To date Oberholster says scientists have learned that the presence of smoke does not automatically mean taint will be present in grapes. She also recommends growers engage in their own studies at the vineyard level to determine the presence of naturally occurring compounds within specific varietals. Some of these volatile phenols in moderation can enhance flavor profiles while elevated levels can leave wine with a bad aftertaste.
"It's really a matter of too much of a good thing," Oberholster said.
She likened it to toasting wine barrels to achieve a desired flavor profile.
"When you're toasting a barrel, you sort of get the same effect, just in a much more controlled manner," she continued. "There are no health concerns associated with volatile phenols."
Bruce Pan leads chemistry research at E. & J. Gallo in California. According to Pan, the nature of smoke taint is complex with many factors at play. Different varietals planted side-by-side can have very different responses to the same smoke.
"We need to increase our understanding on the composition of smoke and the uptake of smoke compounds," he said.
These scientific studies will become more important to growers as they are urged to ensure language in their winery contracts reflect these known compounds and how they impact the winemaking process.
A current issue within some of these contracts are the nebulous terms in which smoke taint is defined. In some contracts, according to Dale Stern, partner, Downey Brand law firm, Sacramento, Calif., examples of acceptable grapes can be as simple as only those "suitable for the production of premium quality wine." Other contracts can attempt to define it a little tigher by suggesting grapes "be free from any detectable taints."
Stern suggests such unclear terms be better defined as science has already shown that "detectable taints" can reveal naturally occurring compounds.
"We've seen a fair number of contracts that specifically mentions 'free from any detectable taint," he said during the panel presentation. "The problem we run into with this language is what does 'free' mean?"

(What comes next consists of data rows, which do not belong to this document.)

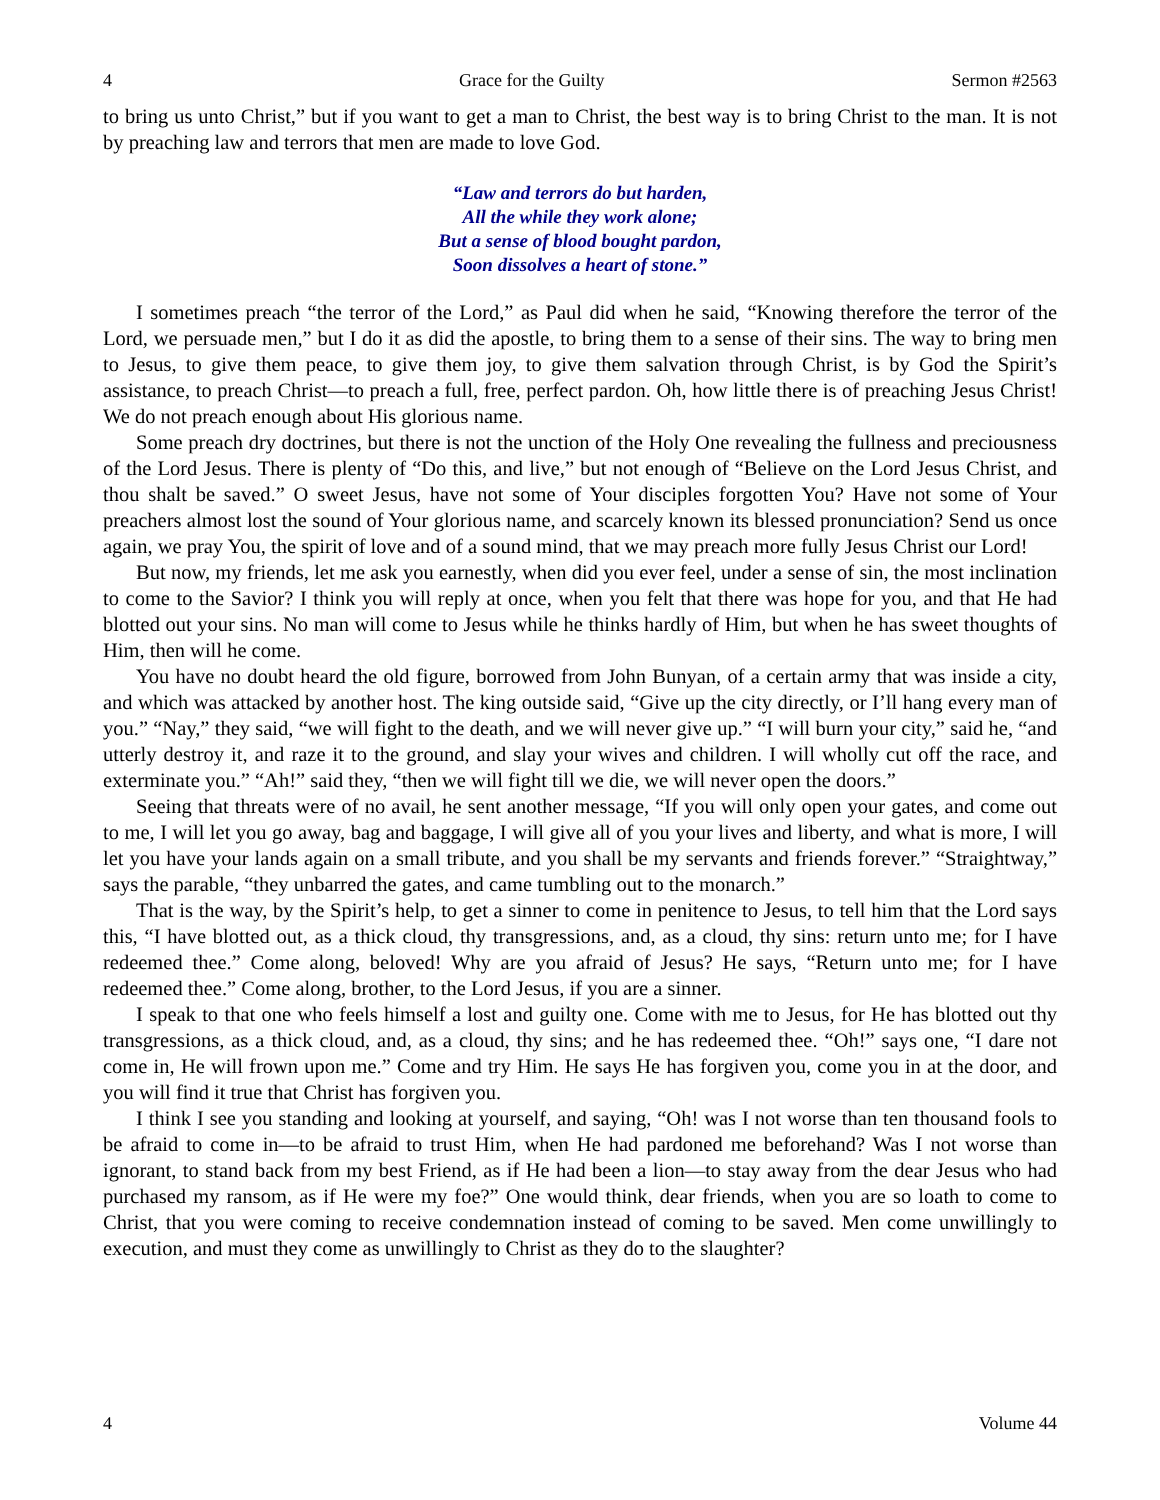4 Grace for the Guilty Sermon #2563
to bring us unto Christ,” but if you want to get a man to Christ, the best way is to bring Christ to the man. It is not by preaching law and terrors that men are made to love God.
“Law and terrors do but harden,
All the while they work alone;
But a sense of blood bought pardon,
Soon dissolves a heart of stone.”
I sometimes preach “the terror of the Lord,” as Paul did when he said, “Knowing therefore the terror of the Lord, we persuade men,” but I do it as did the apostle, to bring them to a sense of their sins. The way to bring men to Jesus, to give them peace, to give them joy, to give them salvation through Christ, is by God the Spirit’s assistance, to preach Christ—to preach a full, free, perfect pardon. Oh, how little there is of preaching Jesus Christ! We do not preach enough about His glorious name.
Some preach dry doctrines, but there is not the unction of the Holy One revealing the fullness and preciousness of the Lord Jesus. There is plenty of “Do this, and live,” but not enough of “Believe on the Lord Jesus Christ, and thou shalt be saved.” O sweet Jesus, have not some of Your disciples forgotten You? Have not some of Your preachers almost lost the sound of Your glorious name, and scarcely known its blessed pronunciation? Send us once again, we pray You, the spirit of love and of a sound mind, that we may preach more fully Jesus Christ our Lord!
But now, my friends, let me ask you earnestly, when did you ever feel, under a sense of sin, the most inclination to come to the Savior? I think you will reply at once, when you felt that there was hope for you, and that He had blotted out your sins. No man will come to Jesus while he thinks hardly of Him, but when he has sweet thoughts of Him, then will he come.
You have no doubt heard the old figure, borrowed from John Bunyan, of a certain army that was inside a city, and which was attacked by another host. The king outside said, “Give up the city directly, or I’ll hang every man of you.” “Nay,” they said, “we will fight to the death, and we will never give up.” “I will burn your city,” said he, “and utterly destroy it, and raze it to the ground, and slay your wives and children. I will wholly cut off the race, and exterminate you.” “Ah!” said they, “then we will fight till we die, we will never open the doors.”
Seeing that threats were of no avail, he sent another message, “If you will only open your gates, and come out to me, I will let you go away, bag and baggage, I will give all of you your lives and liberty, and what is more, I will let you have your lands again on a small tribute, and you shall be my servants and friends forever.” “Straightway,” says the parable, “they unbarred the gates, and came tumbling out to the monarch.”
That is the way, by the Spirit’s help, to get a sinner to come in penitence to Jesus, to tell him that the Lord says this, “I have blotted out, as a thick cloud, thy transgressions, and, as a cloud, thy sins: return unto me; for I have redeemed thee.” Come along, beloved! Why are you afraid of Jesus? He says, “Return unto me; for I have redeemed thee.” Come along, brother, to the Lord Jesus, if you are a sinner.
I speak to that one who feels himself a lost and guilty one. Come with me to Jesus, for He has blotted out thy transgressions, as a thick cloud, and, as a cloud, thy sins; and he has redeemed thee. “Oh!” says one, “I dare not come in, He will frown upon me.” Come and try Him. He says He has forgiven you, come you in at the door, and you will find it true that Christ has forgiven you.
I think I see you standing and looking at yourself, and saying, “Oh! was I not worse than ten thousand fools to be afraid to come in—to be afraid to trust Him, when He had pardoned me beforehand? Was I not worse than ignorant, to stand back from my best Friend, as if He had been a lion—to stay away from the dear Jesus who had purchased my ransom, as if He were my foe?” One would think, dear friends, when you are so loath to come to Christ, that you were coming to receive condemnation instead of coming to be saved. Men come unwillingly to execution, and must they come as unwillingly to Christ as they do to the slaughter?
4 Volume 44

According to Stern, who also serves as general counsel to the California Association of Winegrape Growers, science is showing that this is an open invitation for wineries to summarily reject loads simply because they contain specific compounds such as guaiacol, a product of wood smoke. According to Oregon State Extension, low levels of guaiacol can also be naturally present in some grapes, including Syrah and in barrel-aged wine. This is just one of many things that convolute the smoke taint issue.
Testing for these compounds then becomes an issue, Stern says. This is yet another topic that should be sufficiently addressed in contracts between growers and the wineries. For instance: who does the sampling? As was seen in recent years, independent lab space was limited, and some growers may be reluctant to rely upon a winery's lab results because of perceived transparency.
Other questions remain. For instance, when are these samples taken? What is the methodology used? When and how are the results shared? What standards or criteria will be applied?
Stern counsel's growers to obtain written rejection letters as soon as possible in order to trigger crop insurance coverage.
"I'm a big proponent of crop insurance," he said.
"We need to remember that California law applies a specific reasonable criterion," he continued.
Stern pointed to California Food and Agriculture Code Section 55873 in his recommendation for wineries to include more specific language in their contracts. That section of the state code can protect growers in such a case that their contracted grapes are rejected by a winery.